Fathers can help their daughters by boosting their self-esteem and self-image, complimenting them regardless of their size or shape, and pointing out that not everyone likes skinny Barbie types — everyone likes different things which is why we are all made in so many different varieties! You can liken it to the candy store — how would they feel walking into a candy store and every single candy was exactly the same type, shape, color and flavor? We appreciate different candies and we need to learn to appreciate different body shapes!
Promote a healthy self-esteem and healthy self-image in your children. Happy children are less prone to fall victim to eating disorders, which can also come about if they are depressed or unhappy.
Signs to look out for with the various common eating disorders:
- An obsession with losing weight and a fear of becoming or being fat.

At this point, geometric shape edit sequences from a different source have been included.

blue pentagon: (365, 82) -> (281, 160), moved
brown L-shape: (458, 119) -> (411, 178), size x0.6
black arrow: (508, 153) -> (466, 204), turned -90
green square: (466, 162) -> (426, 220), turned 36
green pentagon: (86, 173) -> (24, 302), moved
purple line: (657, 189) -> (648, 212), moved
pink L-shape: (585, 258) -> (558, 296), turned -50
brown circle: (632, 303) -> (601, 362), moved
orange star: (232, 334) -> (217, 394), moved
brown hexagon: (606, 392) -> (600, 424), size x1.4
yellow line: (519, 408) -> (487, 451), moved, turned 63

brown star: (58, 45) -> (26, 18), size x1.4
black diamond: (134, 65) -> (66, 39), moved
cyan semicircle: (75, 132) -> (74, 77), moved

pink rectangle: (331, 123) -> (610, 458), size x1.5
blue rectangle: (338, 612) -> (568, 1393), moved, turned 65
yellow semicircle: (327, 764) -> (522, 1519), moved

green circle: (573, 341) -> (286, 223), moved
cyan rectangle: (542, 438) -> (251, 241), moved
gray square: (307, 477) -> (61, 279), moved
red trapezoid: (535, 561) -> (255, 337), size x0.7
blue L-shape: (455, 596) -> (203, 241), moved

- Considering themselves fat even when they’ve lost considerable weight.
- Refusing to eat healthily and “normally” — an obsession with diets and restricted food intake.
- A fixation on their body shape and appearance.
- Dramatic loss of weight.
- Constantly saying they are not hungry, or development of unusual food rituals.
- Excuses for being absent at mealtimes.
- Sudden and excessive interest in rigid exercise.
- Any change in behavior or attitude that is accompanied with an obsession with losing weight and dieting and being thin.
Many people who suffer from this disorder have a history of depression, and often express feelings of shame and guilt over their binge habit. Binge eating affects those who can be either of normal weight, or are overweight.
- Watch out for when your child consumes large volumes of food in a short period of time on a regular basis even when they are not hungry.
- They can eat large quantities of food very quickly without even really tasting it or taking much notice in what it is they are eating.
- Appearing to be out of control during these eating frenzies.
- Eating alone or eating secretly. You may find evidence of this by large amounts of food disappearing, finding wrappers hidden away.
Characterized by eating large volumes of food in a short space of time, quite often secretly, and again, this has nothing to do with feeling hungry, and a sense of being out of control during these eating episodes.
These binge eating episodes are followed by forcing oneself to vomit up the food again, or use laxatives, go to the other extreme of fasting, or sudden exercise frenzy — anything to counteract the effect of the calories just consumed.
- Again, sufferers have an obsession with body weight and shape.
- Watch out for evidence that your child may be trying to rid themselves of the food they’ve just eaten. Do they frequent the bathroom after eating meals or snacks and is there any sign, smell etc. that they may have vomited? Have you found any laxatives hidden in their room?
- After meals do they participate in extreme exercise regardless of the weather or their condition (if they’re tired, ill or injured, this is not a deterrent for them.)
- Look out for swelling of the cheeks or jaw area.
- As with binge eaters, bulimia suffers tend to withdraw from their usual social circles and friends, and design their life around their eating and purging episodes.
- They also have an unhealthy obsession with losing weight and may have a distorted self-image.
Provide healthy foods
If you do have an obese child and you are trying to get them onto a healthier eating plan, don’t make a big deal of it and don’t use the word diet.
In fact, why say anything about it? Just change their usual fattening food choices to healthier food choices. Instead of keeping candy bars and biscuits in the cupboard, stock up on fruits.
Instead of saying things like, “you can’t eat so much candy because it’s fattening”, say something like “you shouldn’t eat so much candy because the high sugar content is bad for your teeth” — divert the emphasis away from dieting and weight matters.
Finally, seek professional advice and help if you suspect your children are suffering an eating disorder.